A review by rachel_abby_reads
The Tower of Shadows by Drew C. Bowling

1.0

This book is a reminder that a book can be inoffensive (in terms of sex and language) and still be bad. Bad. The cover jacket says "fast-paced" and "action packed" and the dust jacket describes a conflict between two brothers.

The book follows several characters with varying degrees of closeness: Wren and his daughter Kayla, Corin (victim brother) and his friend Dusty, and wizard's apprentice Adriel (Adrien?). They are being chased hither and yon by assassins hired by Corin's brother, and oh, yeah, there are demons and weird covens, but none of them have much to do with the story. There is some weird back story that causes Wren great angst that is never addressed or apparently relevant, and these people really only get anything approximating rest towards the end of the book, when the "heroes" get split up and have a four day ride to the tower for the final confrontation.

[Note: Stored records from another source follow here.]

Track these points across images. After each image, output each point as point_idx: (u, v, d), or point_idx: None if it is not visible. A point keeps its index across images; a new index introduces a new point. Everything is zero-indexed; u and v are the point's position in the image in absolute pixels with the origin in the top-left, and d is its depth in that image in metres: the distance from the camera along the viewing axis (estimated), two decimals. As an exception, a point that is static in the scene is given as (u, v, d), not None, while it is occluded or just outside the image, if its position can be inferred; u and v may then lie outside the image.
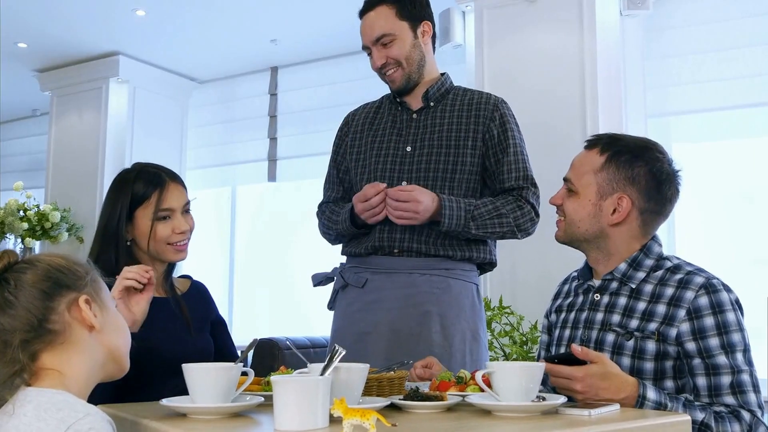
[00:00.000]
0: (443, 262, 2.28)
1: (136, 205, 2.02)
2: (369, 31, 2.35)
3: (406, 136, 2.36)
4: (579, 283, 1.89)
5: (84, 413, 1.22)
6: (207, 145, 6.62)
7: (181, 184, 2.10)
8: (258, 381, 1.71)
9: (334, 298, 2.42)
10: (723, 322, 1.64)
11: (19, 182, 6.05)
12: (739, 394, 1.61)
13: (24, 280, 1.32)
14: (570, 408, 1.44)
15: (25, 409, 1.23)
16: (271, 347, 3.54)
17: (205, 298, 2.21)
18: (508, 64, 4.42)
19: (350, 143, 2.45)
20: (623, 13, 4.36)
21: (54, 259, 1.37)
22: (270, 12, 5.27)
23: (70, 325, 1.32)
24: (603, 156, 1.81)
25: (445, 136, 2.32)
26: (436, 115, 2.36)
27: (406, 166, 2.31)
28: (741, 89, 4.29)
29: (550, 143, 4.16)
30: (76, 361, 1.32)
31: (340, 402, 1.18)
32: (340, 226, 2.35)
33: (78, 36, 5.78)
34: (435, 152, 2.30)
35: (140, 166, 2.11)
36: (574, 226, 1.83)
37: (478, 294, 2.36)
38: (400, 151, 2.34)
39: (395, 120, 2.41)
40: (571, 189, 1.85)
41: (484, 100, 2.38)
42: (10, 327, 1.29)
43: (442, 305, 2.25)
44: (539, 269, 4.06)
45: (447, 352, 2.21)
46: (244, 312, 6.37)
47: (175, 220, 2.04)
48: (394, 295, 2.26)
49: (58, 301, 1.32)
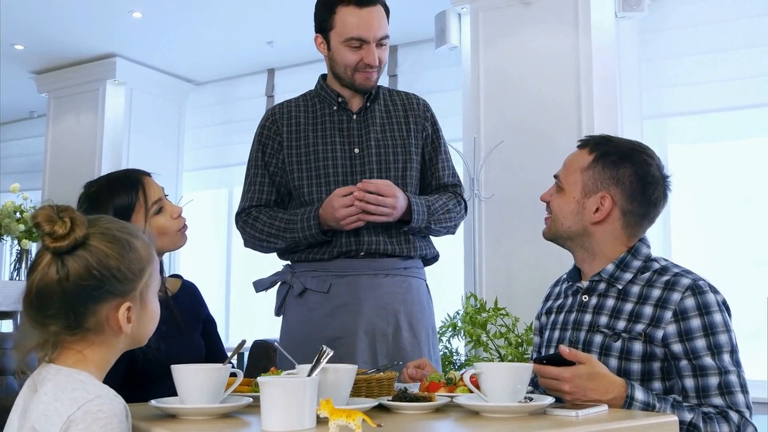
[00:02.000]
0: (402, 262, 2.31)
1: (125, 215, 1.93)
2: (377, 25, 2.26)
3: (350, 137, 2.32)
4: (568, 284, 1.90)
5: (95, 395, 1.23)
6: (204, 146, 6.62)
7: (149, 175, 2.05)
8: (248, 382, 1.72)
9: (282, 305, 2.38)
10: (710, 324, 1.64)
11: (15, 184, 6.04)
12: (727, 395, 1.61)
13: (77, 274, 1.27)
14: (557, 409, 1.44)
15: (45, 388, 1.25)
16: (266, 349, 3.56)
17: (196, 298, 2.21)
18: (503, 66, 4.43)
19: (286, 144, 2.35)
20: (618, 15, 4.38)
21: (112, 255, 1.30)
22: (266, 14, 5.28)
23: (103, 327, 1.31)
24: (591, 155, 1.83)
25: (389, 135, 2.34)
26: (375, 115, 2.36)
27: (357, 168, 2.29)
28: (736, 90, 4.30)
29: (545, 144, 4.17)
30: (99, 351, 1.32)
31: (327, 403, 1.18)
32: (301, 234, 2.24)
33: (75, 38, 5.79)
34: (383, 152, 2.31)
35: (102, 180, 2.03)
36: (558, 222, 1.85)
37: (428, 289, 2.43)
38: (348, 153, 2.31)
39: (334, 121, 2.35)
40: (559, 186, 1.87)
41: (414, 100, 2.44)
42: (47, 311, 1.27)
43: (407, 304, 2.30)
44: (534, 271, 4.07)
45: (416, 349, 2.26)
46: (241, 313, 6.37)
47: (167, 207, 2.02)
48: (362, 297, 2.25)
49: (101, 305, 1.29)
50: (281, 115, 2.39)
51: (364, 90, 2.34)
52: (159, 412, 1.49)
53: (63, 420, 1.19)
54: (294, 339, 2.30)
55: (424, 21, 4.91)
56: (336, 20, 2.27)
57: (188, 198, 5.85)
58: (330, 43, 2.31)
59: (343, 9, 2.26)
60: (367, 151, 2.31)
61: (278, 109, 2.41)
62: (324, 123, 2.35)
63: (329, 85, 2.39)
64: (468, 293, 4.13)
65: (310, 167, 2.31)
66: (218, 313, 5.75)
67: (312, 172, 2.30)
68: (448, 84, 5.25)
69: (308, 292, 2.30)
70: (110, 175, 2.07)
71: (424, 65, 5.41)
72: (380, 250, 2.27)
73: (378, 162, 2.30)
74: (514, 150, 4.30)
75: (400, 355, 2.23)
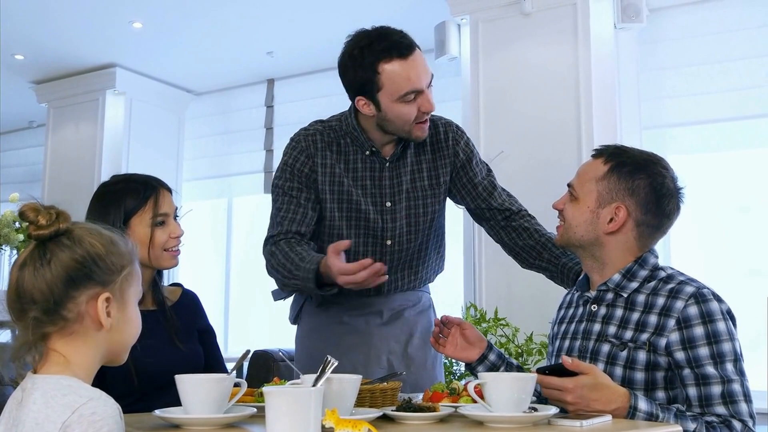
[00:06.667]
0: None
1: (130, 215, 2.02)
2: (424, 70, 2.10)
3: (381, 188, 2.24)
4: (578, 294, 1.91)
5: (87, 398, 1.23)
6: (203, 156, 6.62)
7: (169, 191, 2.11)
8: (251, 392, 1.72)
9: (299, 313, 2.39)
10: (713, 332, 1.65)
11: (15, 194, 6.04)
12: (730, 404, 1.61)
13: (59, 258, 1.29)
14: (562, 419, 1.44)
15: (33, 397, 1.24)
16: (266, 359, 3.55)
17: (195, 307, 2.21)
18: (503, 77, 4.44)
19: (321, 180, 2.23)
20: (617, 26, 4.39)
21: (96, 245, 1.33)
22: (266, 24, 5.30)
23: (83, 317, 1.31)
24: (607, 165, 1.83)
25: (419, 186, 2.27)
26: (407, 162, 2.27)
27: (389, 223, 2.24)
28: (735, 101, 4.32)
29: (545, 154, 4.18)
30: (82, 351, 1.31)
31: (332, 413, 1.18)
32: (301, 283, 2.07)
33: (75, 48, 5.79)
34: (413, 204, 2.26)
35: (125, 176, 2.12)
36: (571, 230, 1.85)
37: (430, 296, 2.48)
38: (379, 206, 2.24)
39: (366, 168, 2.25)
40: (573, 195, 1.87)
41: (442, 134, 2.31)
42: (29, 296, 1.28)
43: (418, 311, 2.37)
44: (534, 281, 4.04)
45: (425, 354, 2.33)
46: (240, 323, 6.36)
47: (170, 224, 2.06)
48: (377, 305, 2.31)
49: (81, 291, 1.30)
50: (315, 150, 2.24)
51: (418, 140, 2.22)
52: (162, 422, 1.49)
53: (58, 426, 1.19)
54: (309, 347, 2.32)
55: (423, 32, 4.90)
56: (382, 80, 2.08)
57: (187, 208, 5.85)
58: (380, 104, 2.12)
59: (387, 66, 2.07)
60: (399, 205, 2.24)
61: (309, 143, 2.25)
62: (356, 169, 2.25)
63: (364, 129, 2.23)
64: (468, 303, 4.13)
65: (350, 214, 2.23)
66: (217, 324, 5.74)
67: (352, 217, 2.23)
68: (447, 94, 5.26)
69: (325, 302, 2.29)
70: (133, 175, 2.13)
71: (424, 76, 5.42)
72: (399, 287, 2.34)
73: (407, 216, 2.25)
74: (514, 160, 4.30)
75: (410, 360, 2.27)
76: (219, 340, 2.32)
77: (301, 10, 5.04)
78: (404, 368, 2.20)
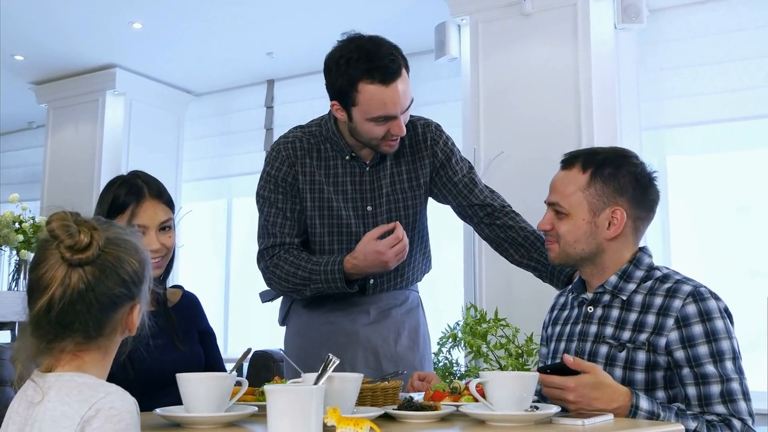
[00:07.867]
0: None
1: (115, 213, 1.96)
2: (403, 98, 2.09)
3: (362, 192, 2.26)
4: (574, 295, 1.90)
5: (105, 392, 1.22)
6: (203, 157, 6.62)
7: (162, 202, 2.01)
8: (252, 392, 1.72)
9: (287, 314, 2.40)
10: (711, 330, 1.65)
11: (14, 194, 6.04)
12: (729, 403, 1.62)
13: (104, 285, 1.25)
14: (563, 417, 1.44)
15: (48, 396, 1.22)
16: (266, 359, 3.54)
17: (195, 309, 2.20)
18: (503, 77, 4.44)
19: (301, 188, 2.25)
20: (617, 27, 4.39)
21: (133, 263, 1.29)
22: (266, 25, 5.30)
23: (116, 331, 1.30)
24: (586, 173, 1.81)
25: (399, 188, 2.27)
26: (386, 165, 2.28)
27: (370, 225, 2.23)
28: (735, 102, 4.33)
29: (545, 155, 4.17)
30: (98, 352, 1.29)
31: (334, 411, 1.18)
32: (325, 285, 2.16)
33: (75, 48, 5.79)
34: (393, 207, 2.27)
35: (131, 174, 2.06)
36: (570, 247, 1.81)
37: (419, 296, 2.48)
38: (360, 211, 2.26)
39: (347, 172, 2.26)
40: (560, 211, 1.82)
41: (420, 134, 2.30)
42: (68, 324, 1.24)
43: (406, 311, 2.37)
44: (534, 282, 4.03)
45: (414, 354, 2.34)
46: (240, 323, 6.35)
47: (146, 237, 1.96)
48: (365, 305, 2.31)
49: (119, 311, 1.28)
50: (296, 159, 2.25)
51: (386, 153, 2.24)
52: (164, 421, 1.49)
53: (76, 422, 1.18)
54: (297, 347, 2.32)
55: (423, 32, 4.92)
56: (359, 98, 2.08)
57: (187, 209, 5.85)
58: (351, 116, 2.13)
59: (367, 87, 2.06)
60: (380, 209, 2.26)
61: (289, 151, 2.26)
62: (337, 174, 2.26)
63: (342, 136, 2.25)
64: (468, 304, 4.12)
65: (331, 222, 2.25)
66: (217, 324, 5.73)
67: (333, 228, 2.25)
68: (447, 95, 5.27)
69: (312, 302, 2.30)
70: (140, 175, 2.05)
71: (424, 76, 5.42)
72: (385, 288, 2.32)
73: (389, 219, 2.25)
74: (514, 161, 4.31)
75: (399, 359, 2.28)
76: (219, 340, 2.31)
77: (301, 10, 5.04)
78: (393, 368, 2.20)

1) There is no reason to care about any of these characters. They are all flat, they are all dull.
2) The main conflict, the "why" of the novel, is that Brother A wants to bring a demon into the world to destroy it, and needs the blood of Brother B to bind/summon it. Brother A is in for a page or two at the beginning, and 5(?) pages at the end. For the rest, he has a gang of assassins with an infinitely renewable supply of henchmen to chase Brother B and assorted other tag-ons.
3) (This is stupid I have to include it.) Brother B (17 years old!) manages to escape from bad guys and ride out 30 min ahead of experienced warrior Wren. What kind of crappy warrior is this guy that he can't catch up with him for 5 days?

I've always wanted to write my own novel, to tell some story that is loved and shared. I never have, and I suspect that it's because ultimately I would write something as hackneyed and cliched as this stupid thing. As irritating as it was, I'm even more irritated with myself for finishing it.

In short: clean does not equal good.